The Red Sox cruised to a blowout win in Game 1 behind ALCS MVP Josh Beckett, who struck out nine batters, including the first four he faced, over seven innings en route to his fourth win of the 2007 postseason. Mike Timlin and Éric Gagné pitched a perfect eighth and ninth, respectively.

Boston Hall of Famer Carl Yastrzemski threw the ceremonial first pitch, as he had done before Game 1 in 2004. Rookie Dustin Pedroia led off the Sox' first inning with a home run over the Green Monster in Fenway Park off of Jeff Francis.

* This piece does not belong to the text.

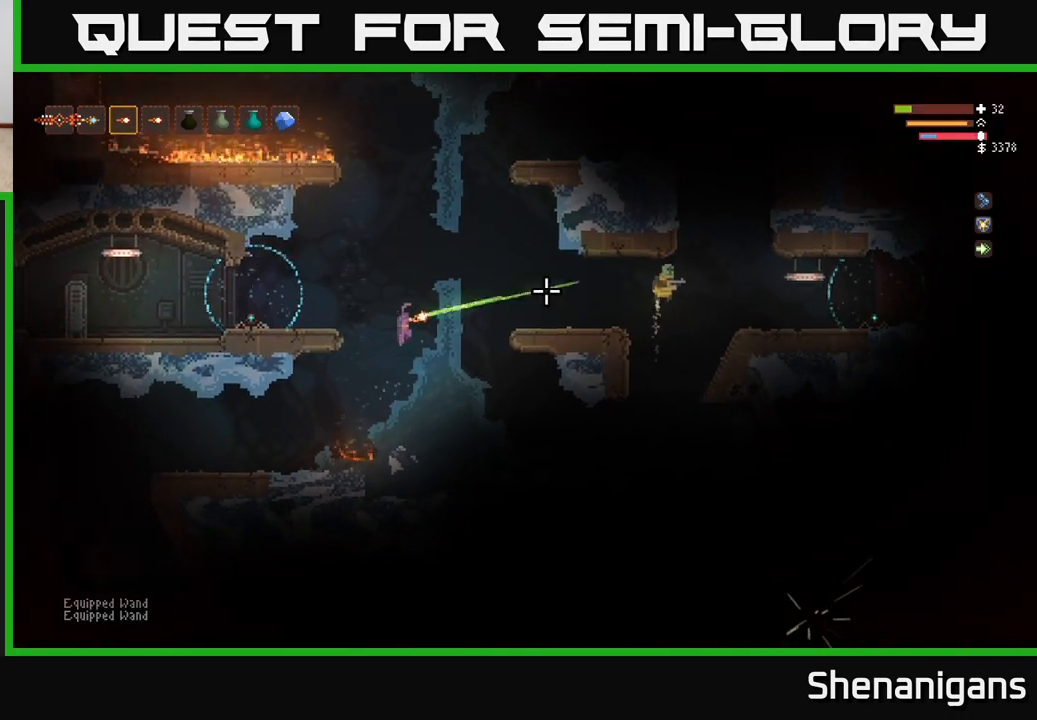
{"buttons": ["L2"], "left_stick": "right", "right_stick": "right", "events": [[83, "R2", "up"], [367, "L2", "down"], [500, "left_stick", "right"]]}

Pedroia's homer was only the second lead-off home run to start a World Series (the only other one was hit by Baltimore's Don Buford in 1969). Kevin Youkilis then doubled to right, moved to third on David Ortiz's groundout, and scored on Manny Ramirez's single. After Mike Lowell flew out, Jason Varitek singled before J. D. Drew doubled to score Ramirez and make it 3-0 Red Sox.

The Rockies got on the board in the second when Garrett Atkins doubled with one out off Beckett and scored on Troy Tulowitzki's double one out later, but the Red Sox got that run back off of Francis when Youkilis walked with two outs and scored on Ortiz's double. In the fourth, the Red Sox loaded the bases with two outs on a single, double, and intentional walk when Varitek's two-run double put them up 6–1.

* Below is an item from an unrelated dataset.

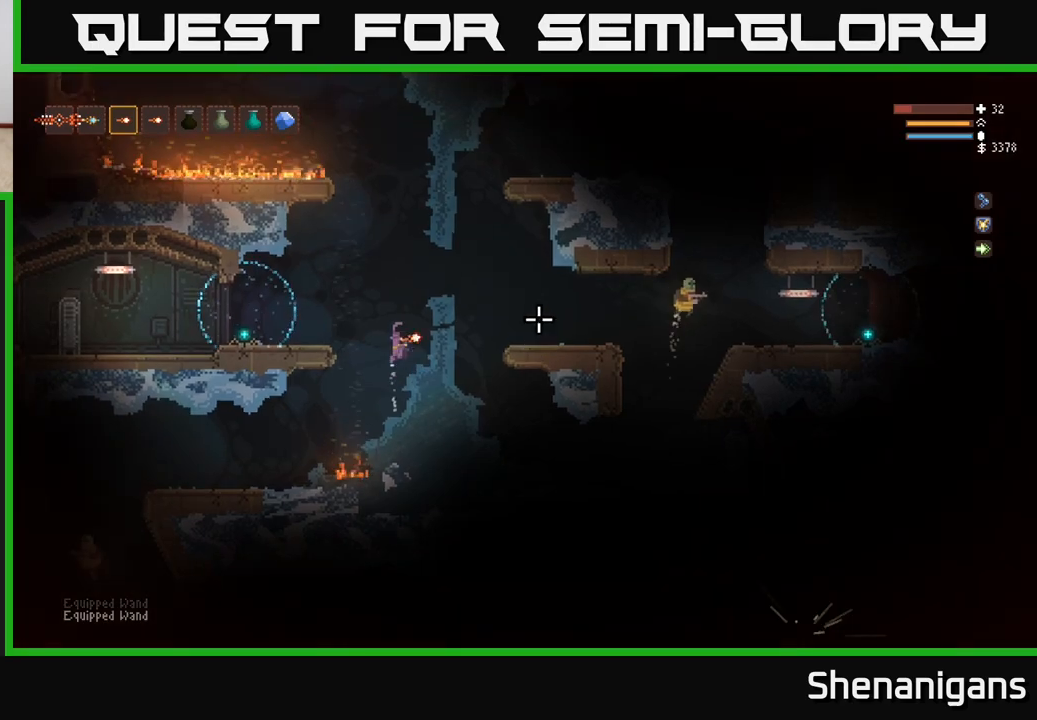
{"buttons": [], "left_stick": "center", "right_stick": "right", "events": [[67, "R2", "down"], [100, "L2", "up"], [150, "left_stick", "center"], [183, "R2", "up"]]}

They put the game out of reach with seven runs in the fifth. Julio Lugo hit a leadoff single off of reliever Franklin Morales before Jacoby Ellsbury bunted into a forceout at second. After Pedroia popped out, a balk moved Ellsbury to second before he scored on Youkilis's double. Ortiz's double and Ramirez's single scored a run each. The Red Sox loaded the bases on a double and walk before Drew's single scored another run. Ryan Speier relieved Morales and walked all three batters he faced to force in three more Boston runs. Matt Herges relieved Speier and got Youkilis to fly out to right to end the inning.

Though Herges and two relievers held Boston scoreless for the rest of the game, the Red Sox finished with 13 runs, the most ever in a World Series Game 1, and tied another record with nine extra base hits. The last 11 of the Red Sox runs came with two outs.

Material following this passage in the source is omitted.